Evaluation of a Long-Contextual-Span Hidden Trajectory Model and Phonetic Recognizer Using A* Lattice Search

  • Dong Yu ,
  • Li Deng ,
  • Alex Acero

Proc. of the Interspeech Conference |

Published by International Speech Communication Association

A long-contextual-span Hidden Trajectory Model (HTM) developed recently captures underlying dynamic structure of speech coarticulation and reduction using a highly compact set of context-independent parameters. However, the longspan nature of the HTM makes it difficult to develop efficient search algorithms for its full evaluation. In this paper, we describe our initial effort in meeting this challenge. The basic search algorithm is time-asynchronous A*. Given the structural complexity of the long-span HTM, special considerations are needed to take into account the fact that the HTM score for each frame depends on the model parameters associated with a variable number of adjacent phones.

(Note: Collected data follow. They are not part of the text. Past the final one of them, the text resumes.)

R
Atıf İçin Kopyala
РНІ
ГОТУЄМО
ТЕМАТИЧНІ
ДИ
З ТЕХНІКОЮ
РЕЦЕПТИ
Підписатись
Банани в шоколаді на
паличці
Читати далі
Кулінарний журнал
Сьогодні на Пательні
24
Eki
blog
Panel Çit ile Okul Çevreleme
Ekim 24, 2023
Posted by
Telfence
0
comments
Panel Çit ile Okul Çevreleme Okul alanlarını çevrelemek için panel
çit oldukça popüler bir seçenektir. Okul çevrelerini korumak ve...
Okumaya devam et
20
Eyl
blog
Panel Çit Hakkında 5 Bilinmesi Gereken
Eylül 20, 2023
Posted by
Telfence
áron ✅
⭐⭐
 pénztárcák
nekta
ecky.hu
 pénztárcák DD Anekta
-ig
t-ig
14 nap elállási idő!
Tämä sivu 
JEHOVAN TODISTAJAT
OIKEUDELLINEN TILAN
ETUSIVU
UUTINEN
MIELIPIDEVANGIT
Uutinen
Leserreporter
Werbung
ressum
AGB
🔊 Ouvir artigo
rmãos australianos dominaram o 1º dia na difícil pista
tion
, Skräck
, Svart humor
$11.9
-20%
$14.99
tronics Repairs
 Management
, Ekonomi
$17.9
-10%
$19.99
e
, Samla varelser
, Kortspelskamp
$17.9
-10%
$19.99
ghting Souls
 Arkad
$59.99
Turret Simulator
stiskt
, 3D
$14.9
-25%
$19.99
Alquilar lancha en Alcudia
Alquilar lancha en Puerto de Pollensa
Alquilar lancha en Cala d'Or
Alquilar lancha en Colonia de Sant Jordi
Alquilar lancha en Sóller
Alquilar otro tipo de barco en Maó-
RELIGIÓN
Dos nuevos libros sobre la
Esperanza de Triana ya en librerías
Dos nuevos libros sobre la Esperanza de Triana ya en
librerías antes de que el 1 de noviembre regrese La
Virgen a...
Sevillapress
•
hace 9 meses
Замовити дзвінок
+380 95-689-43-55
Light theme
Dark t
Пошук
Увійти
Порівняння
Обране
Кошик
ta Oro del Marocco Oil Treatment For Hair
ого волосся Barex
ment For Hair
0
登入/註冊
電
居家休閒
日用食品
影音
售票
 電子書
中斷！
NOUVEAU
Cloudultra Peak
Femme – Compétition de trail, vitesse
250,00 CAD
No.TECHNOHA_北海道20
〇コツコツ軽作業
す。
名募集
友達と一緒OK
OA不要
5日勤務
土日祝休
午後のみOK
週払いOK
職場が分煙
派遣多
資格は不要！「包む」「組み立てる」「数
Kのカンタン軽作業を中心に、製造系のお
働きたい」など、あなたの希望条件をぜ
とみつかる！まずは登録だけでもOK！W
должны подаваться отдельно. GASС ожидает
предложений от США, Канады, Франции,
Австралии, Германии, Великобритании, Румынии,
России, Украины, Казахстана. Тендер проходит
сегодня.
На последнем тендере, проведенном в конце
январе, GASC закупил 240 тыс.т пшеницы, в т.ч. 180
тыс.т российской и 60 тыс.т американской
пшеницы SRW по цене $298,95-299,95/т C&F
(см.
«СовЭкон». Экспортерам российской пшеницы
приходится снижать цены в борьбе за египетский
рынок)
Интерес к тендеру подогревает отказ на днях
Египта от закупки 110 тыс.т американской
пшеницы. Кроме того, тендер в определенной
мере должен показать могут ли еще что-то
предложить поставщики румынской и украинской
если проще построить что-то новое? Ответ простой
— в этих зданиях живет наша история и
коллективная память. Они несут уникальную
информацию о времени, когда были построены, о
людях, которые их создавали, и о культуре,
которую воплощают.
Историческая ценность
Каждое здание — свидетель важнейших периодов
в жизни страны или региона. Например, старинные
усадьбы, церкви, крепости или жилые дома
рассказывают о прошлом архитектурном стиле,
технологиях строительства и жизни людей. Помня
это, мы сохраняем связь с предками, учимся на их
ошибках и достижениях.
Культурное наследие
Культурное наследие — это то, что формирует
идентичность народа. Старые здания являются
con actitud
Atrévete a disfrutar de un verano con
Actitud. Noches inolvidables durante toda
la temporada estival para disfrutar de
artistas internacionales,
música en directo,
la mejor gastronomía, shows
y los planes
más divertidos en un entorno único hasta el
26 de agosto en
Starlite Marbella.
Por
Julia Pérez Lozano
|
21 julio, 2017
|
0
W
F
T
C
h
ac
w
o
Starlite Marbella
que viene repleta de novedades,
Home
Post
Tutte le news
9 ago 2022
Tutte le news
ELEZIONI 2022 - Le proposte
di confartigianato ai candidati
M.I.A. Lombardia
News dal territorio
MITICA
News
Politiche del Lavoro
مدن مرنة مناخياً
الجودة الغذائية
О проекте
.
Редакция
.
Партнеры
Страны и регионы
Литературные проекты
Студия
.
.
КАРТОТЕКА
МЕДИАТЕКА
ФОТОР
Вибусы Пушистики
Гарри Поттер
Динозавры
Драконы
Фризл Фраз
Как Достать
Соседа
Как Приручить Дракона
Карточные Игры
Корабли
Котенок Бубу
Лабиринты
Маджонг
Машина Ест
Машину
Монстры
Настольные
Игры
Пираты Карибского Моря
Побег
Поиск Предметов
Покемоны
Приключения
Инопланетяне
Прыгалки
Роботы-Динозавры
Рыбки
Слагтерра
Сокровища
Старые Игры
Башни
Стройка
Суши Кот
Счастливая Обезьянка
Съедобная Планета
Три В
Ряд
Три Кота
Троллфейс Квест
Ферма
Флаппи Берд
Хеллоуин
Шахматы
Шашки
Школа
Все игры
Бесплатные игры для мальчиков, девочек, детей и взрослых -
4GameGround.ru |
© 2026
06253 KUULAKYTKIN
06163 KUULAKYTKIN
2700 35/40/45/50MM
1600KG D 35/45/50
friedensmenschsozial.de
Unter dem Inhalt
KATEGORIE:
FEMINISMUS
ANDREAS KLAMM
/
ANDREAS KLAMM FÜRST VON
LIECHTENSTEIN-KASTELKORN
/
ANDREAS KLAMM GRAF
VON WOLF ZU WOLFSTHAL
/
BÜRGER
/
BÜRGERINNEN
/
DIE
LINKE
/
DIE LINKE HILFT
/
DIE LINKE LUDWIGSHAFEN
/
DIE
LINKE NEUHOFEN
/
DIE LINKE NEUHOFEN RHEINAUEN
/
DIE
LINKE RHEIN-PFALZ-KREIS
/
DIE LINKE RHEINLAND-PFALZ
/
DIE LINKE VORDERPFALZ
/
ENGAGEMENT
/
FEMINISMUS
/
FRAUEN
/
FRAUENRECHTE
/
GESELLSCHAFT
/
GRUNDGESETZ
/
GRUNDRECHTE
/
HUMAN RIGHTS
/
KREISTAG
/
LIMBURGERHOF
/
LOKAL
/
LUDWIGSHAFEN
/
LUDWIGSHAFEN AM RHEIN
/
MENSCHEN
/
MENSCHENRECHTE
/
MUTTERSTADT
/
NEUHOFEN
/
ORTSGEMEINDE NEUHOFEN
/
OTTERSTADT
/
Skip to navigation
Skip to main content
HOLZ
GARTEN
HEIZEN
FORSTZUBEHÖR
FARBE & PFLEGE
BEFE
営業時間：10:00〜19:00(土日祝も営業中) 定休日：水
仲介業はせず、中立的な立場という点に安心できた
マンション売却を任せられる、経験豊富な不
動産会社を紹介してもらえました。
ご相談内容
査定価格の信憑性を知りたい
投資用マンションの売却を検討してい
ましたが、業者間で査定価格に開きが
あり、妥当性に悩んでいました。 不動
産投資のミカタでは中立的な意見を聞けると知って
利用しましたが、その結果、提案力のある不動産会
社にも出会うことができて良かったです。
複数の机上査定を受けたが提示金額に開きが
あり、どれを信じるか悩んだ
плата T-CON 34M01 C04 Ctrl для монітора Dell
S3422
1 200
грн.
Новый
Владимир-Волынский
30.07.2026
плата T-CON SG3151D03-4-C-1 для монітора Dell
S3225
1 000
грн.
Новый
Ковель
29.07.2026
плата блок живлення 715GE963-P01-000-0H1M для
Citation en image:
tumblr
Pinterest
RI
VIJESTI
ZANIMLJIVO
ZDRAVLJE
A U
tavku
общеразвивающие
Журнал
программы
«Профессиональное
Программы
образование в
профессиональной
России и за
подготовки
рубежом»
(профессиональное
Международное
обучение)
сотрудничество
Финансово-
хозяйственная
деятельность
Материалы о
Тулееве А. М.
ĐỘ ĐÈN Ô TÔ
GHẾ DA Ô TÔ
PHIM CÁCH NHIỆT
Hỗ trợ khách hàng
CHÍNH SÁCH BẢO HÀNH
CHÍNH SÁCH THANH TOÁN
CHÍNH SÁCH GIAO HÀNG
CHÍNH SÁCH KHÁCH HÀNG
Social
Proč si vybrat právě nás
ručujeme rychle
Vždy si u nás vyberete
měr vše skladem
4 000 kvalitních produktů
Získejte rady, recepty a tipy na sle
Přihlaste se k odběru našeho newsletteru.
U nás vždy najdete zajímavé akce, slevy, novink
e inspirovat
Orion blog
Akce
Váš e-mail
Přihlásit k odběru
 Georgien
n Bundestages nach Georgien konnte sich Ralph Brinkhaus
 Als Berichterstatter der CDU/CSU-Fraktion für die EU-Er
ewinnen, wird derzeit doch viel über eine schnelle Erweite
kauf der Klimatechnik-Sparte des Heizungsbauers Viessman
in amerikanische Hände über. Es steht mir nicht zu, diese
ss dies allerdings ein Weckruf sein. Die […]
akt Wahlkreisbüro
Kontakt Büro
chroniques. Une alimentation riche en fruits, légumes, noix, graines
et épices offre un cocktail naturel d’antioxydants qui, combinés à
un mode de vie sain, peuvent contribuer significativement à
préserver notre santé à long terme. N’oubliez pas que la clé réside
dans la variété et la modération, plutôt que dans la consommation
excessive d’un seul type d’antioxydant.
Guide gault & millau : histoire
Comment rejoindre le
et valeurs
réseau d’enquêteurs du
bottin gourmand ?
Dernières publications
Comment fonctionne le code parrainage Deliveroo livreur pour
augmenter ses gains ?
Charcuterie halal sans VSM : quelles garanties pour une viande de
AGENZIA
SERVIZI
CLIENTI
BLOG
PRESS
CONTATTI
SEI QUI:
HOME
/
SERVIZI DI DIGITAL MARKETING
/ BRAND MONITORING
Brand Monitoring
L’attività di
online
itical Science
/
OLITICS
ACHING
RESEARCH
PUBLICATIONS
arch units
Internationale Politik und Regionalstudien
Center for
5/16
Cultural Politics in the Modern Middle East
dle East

Specifically, we present details on how the nodes and links in the lattices are expanded via look-ahead, how the A* heuristics are estimated, and what pruning strategies are applied to speed up the search. The experiments on TIMIT phonetic recognition show the capability of our newly developed lattice search algorithm in evaluating billions of hypotheses based on long-span HTM scores. The results significantly extend our earlier work from N-best rescoring to A* search over lattices.